What's next for Microsoft's cloud-hosted business suite?

By | April 1, 2010, 2:30pm PDT

Microsoft has some big changes coming this year for its Business Productivity Online Suite (BPOS), the Microsoft-cloud-hosted bundle of Exchange Online, SharePoint Online, Office Communications Online and Office Live Meeting.

A source of mine who was briefed on what’s in the pipeline shared some of the details with me, noting that the information he received was current as of November 2009 (meaning the exact dates and deliverables may vary somewhat by the time the company delivers on them later this year and early next).

Here’s a slide he shared with me that provides an overview of Microsoft’s BPOS roadmap (again, as of last November):


(Click on the image above to enlarge.)

Before delving into the particulars, it’s important to understand the distinctions between the two primary SKUs of BPOS. (There’s a third, recently introduced Federal BPOS SKU, but that’s not part of this discussion.) THe “Standard” BPOS offering is a multi-tenant (multiple customers sharing the same hardware platform). The “Dedicated” BPOS offering, targeted at larger customers — typically those with more than 20,000 seats — is built on a set of hardware dedicated for a single customer. Standard BPOS is updated with new features every six to eight weeks. Dedicated BPOS is updated every six to eight months.

The biggest change coming for both Standard and Dedicated BPOS customers is a refresh of services that are part of the “Wave 14″ release of products. In other words, Microsoft will be making available to BPOS cloud customers a number of the features that it is rolling out first in its on-premises products, like Exchange Server 2010 (which released to manufacturing at the end of last year), SharePoint Server 2010 (which is due to RTM in April); and Office Communications Server 2007 R2 (which RTM’d late last year) and Office Communications Server 2010, which is expected to RTM at the end of calendar 2010.

The Microsoft-hosted Exchange and SharePoint services will be updated first — in beta form in the next month or so for BPOS Standard users, and then in final form in the second half of this year. Communications Online users will get only the OC Voice technology from the on-premises OCS 2010 product in this calendar year. The rest of the OCS 2010 features will find their way into the cloud-hosted version of Communications Server in the first half of 2011, according to my source.

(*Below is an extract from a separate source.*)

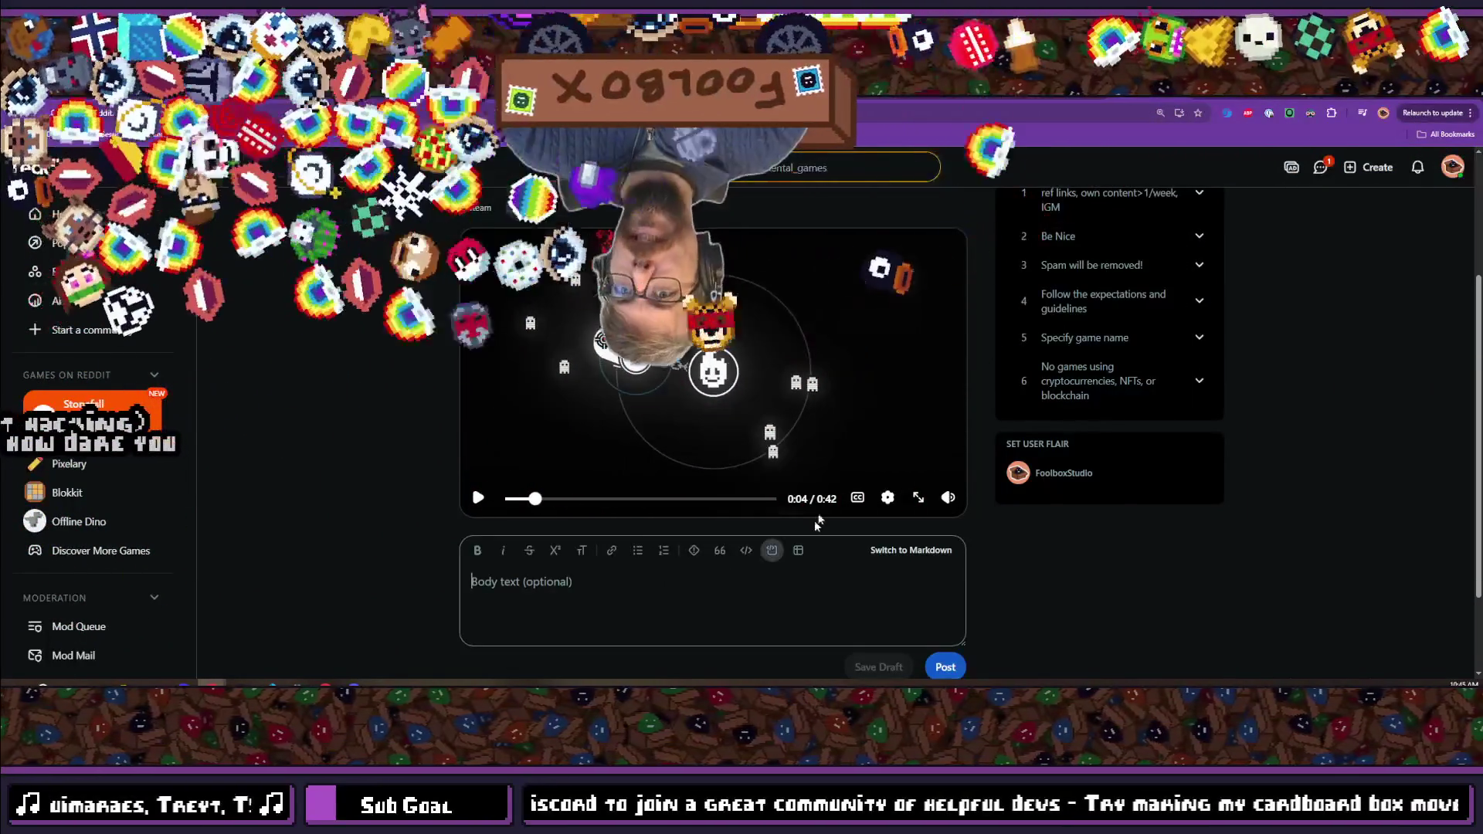
pyautogui.scroll(-2, 524, 449)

What else is coming for Microsoft’s growing cadre of cloud customers in calendar 2010? There’s a “Lite” version of BPOS coming, that will be targeted at SMB customers with 25 seats or less, as I’ve reported previously. (I am hearing BPOS Lite is a second half 2010 deliverable.) My source says there’s another new SKU, known as BPOS E (Enterprise) coming, as well, that will include Enterprise Client Access License (CAL) features. I don’t know any feature specifics about either of these products.

Additionally, Microsoft is telling customers and partners that it is trying to establish a new platform that its BPOS services will run on. I don’t think they’re talking about the rehosting of BPOS on Windows Azure here, which company officials have said is a long-term goal for Microsoft’s Online/managed services unit. Instead, this is more of a developer platform: Something that will provide developers and customers with a more programmable layer, allowing them to interact directly with Microsoft’s hosted services via a set of application programming interfaces that bypass the BPOS user interface.

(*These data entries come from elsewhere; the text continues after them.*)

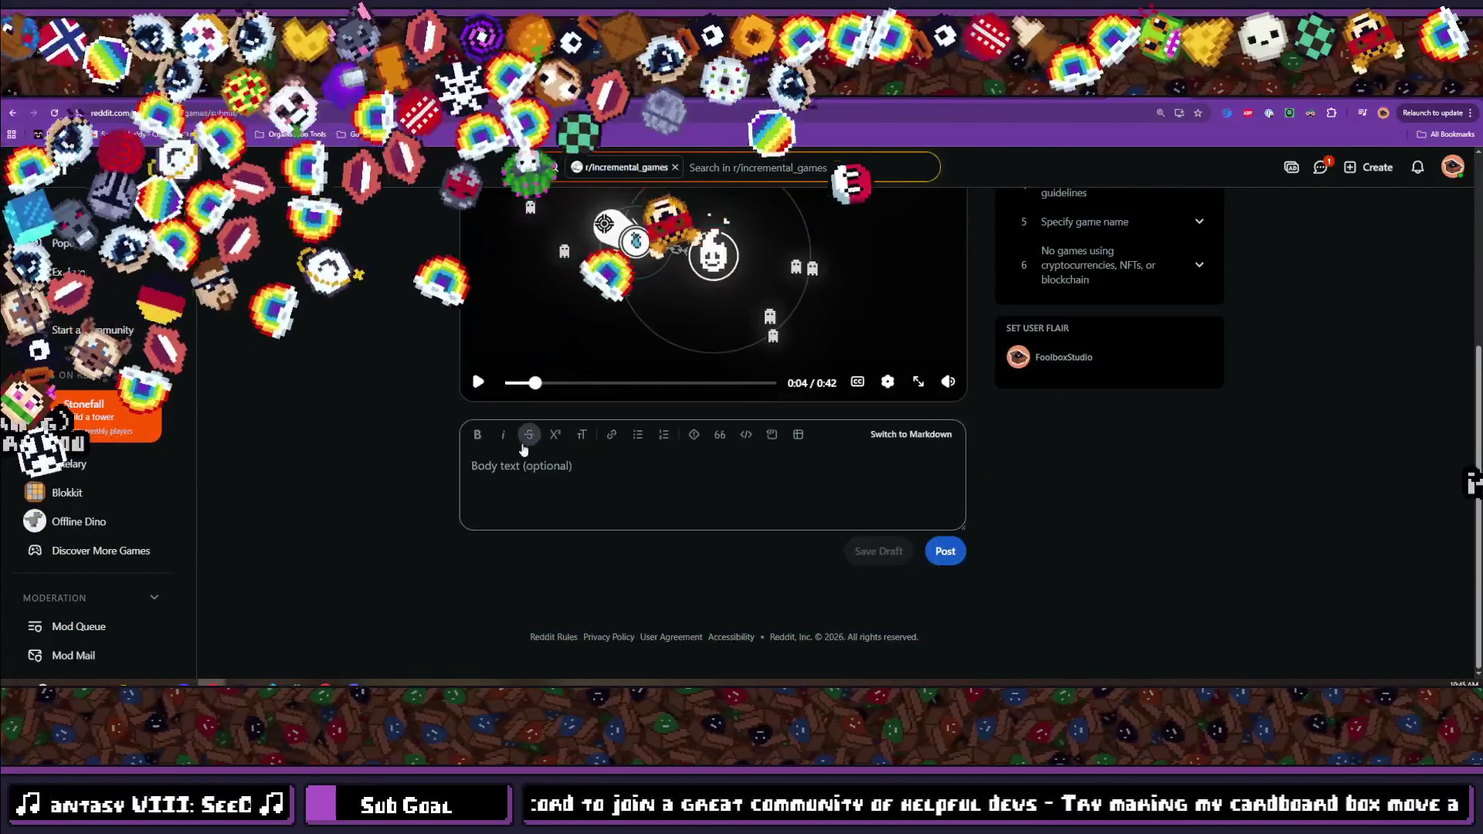
pyautogui.scroll(4, 579, 489)
pyautogui.scroll(-3, 579, 490)
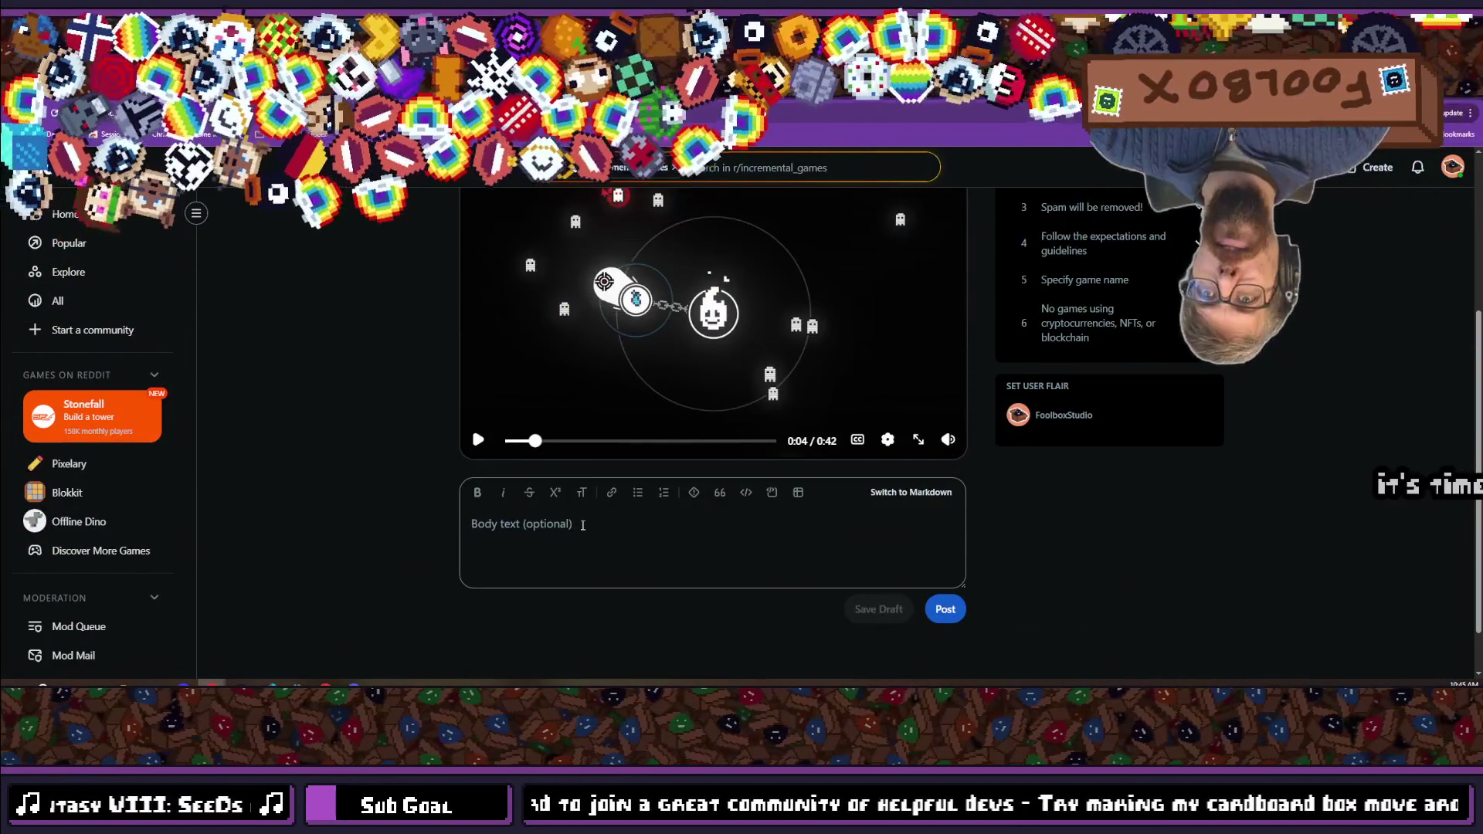
# Write a body about the 9-month-polished demo and gathering souls, ending 'Go play it and have fun!'.
pyautogui.write('Just ')
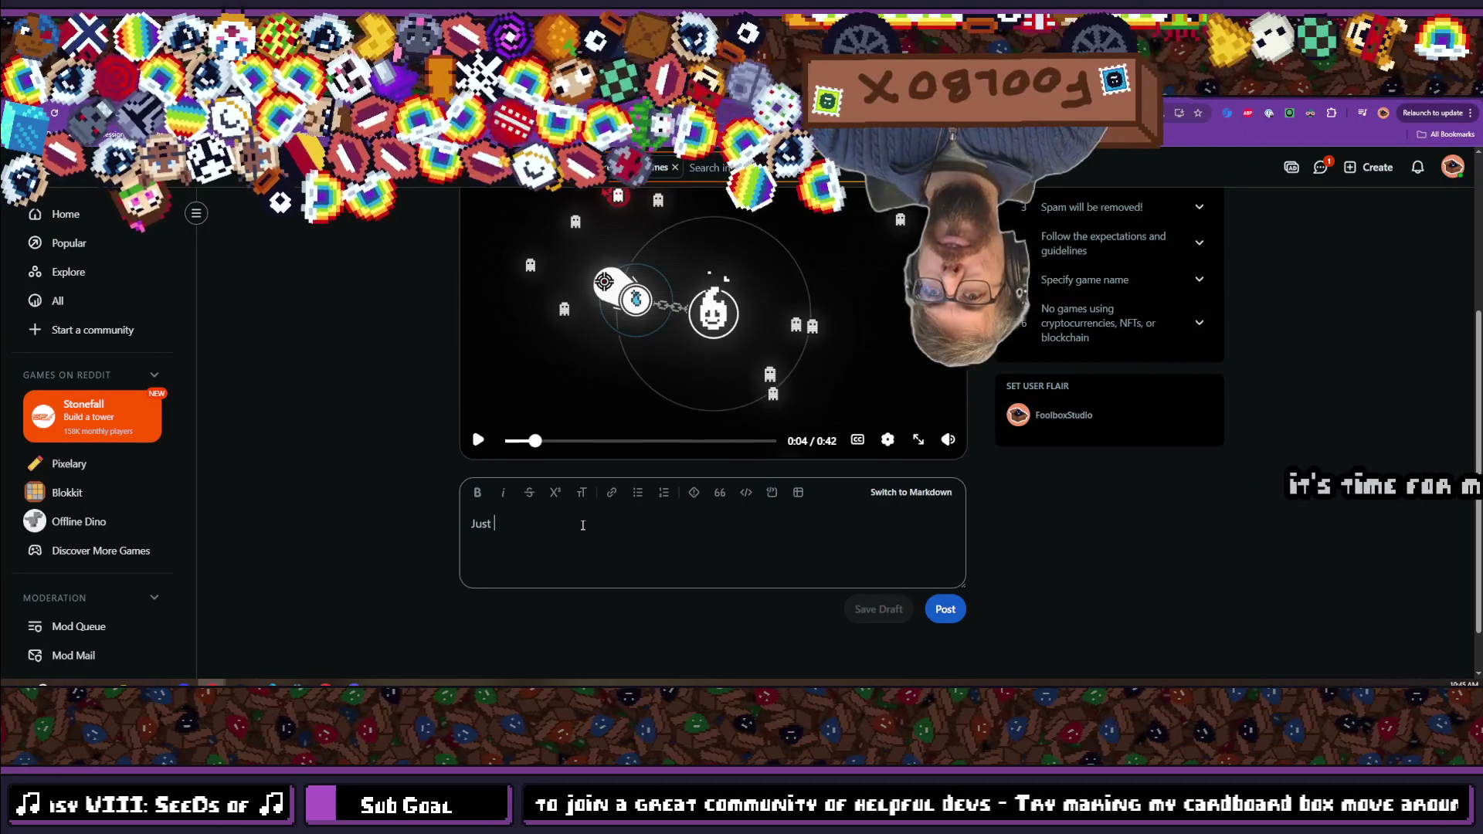
pyautogui.write('released the ')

I’ve heard Microsoft will likely highlight at its Office 2010 launch in New York on May 12 some of the enterprise “three screens and a cloud” scenario that BPOS and the individual, Microsoft-hosted services that comprise that product, will enable. I’ve also heard that Microsoft is pitching BPOS hard to its customers and its partners in its current and next fiscal years.

Anyone out there gotten the BPOS pitch? What do you think Microsoft is doing right and wrong with BPOS, vis-a-vis its business productivity competitors like Google with Google Apps?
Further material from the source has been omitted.